PromptKeeper: Safeguarding System Prompts for LLMs
This addresses a security problem for users and developers of LLMs who rely on system prompts containing business logic and sensitive information, representing an incremental improvement in safeguarding against extraction attacks.
The authors tackled the problem of protecting sensitive system prompts in large language models from leakage via adversarial or regular queries, and proposed PromptKeeper, a defense mechanism that reliably detects leakage and mitigates side-channel vulnerabilities, ensuring robust protection while preserving conversational capability and runtime efficiency.

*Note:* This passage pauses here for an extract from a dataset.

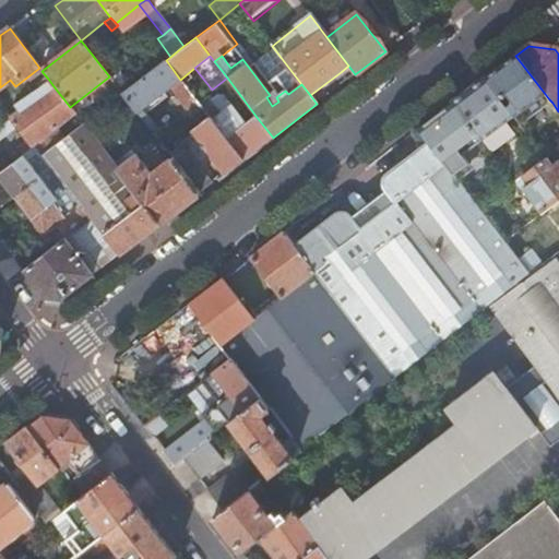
[(515,56),(483,81),(512,119),(516,125),(549,99),(515,56)]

System prompts are widely used to guide the outputs of large language models (LLMs). These prompts often contain business logic and sensitive information, making their protection essential. However, adversarial and even regular user queries can exploit LLM vulnerabilities to expose these hidden prompts. To address this issue, we propose PromptKeeper, a defense mechanism designed to safeguard system prompts by tackling two core challenges: reliably detecting leakage and mitigating side-channel vulnerabilities when leakage occurs. By framing detection as a hypothesis-testing problem, PromptKeeper effectively identifies both explicit and subtle leakage. Upon leakage detected, it regenerates responses using a dummy prompt, ensuring that outputs remain indistinguishable from typical interactions when no leakage is present. PromptKeeper ensures robust protection against prompt extraction attacks via either adversarial or regular queries, while preserving conversational capability and runtime efficiency during benign user interactions.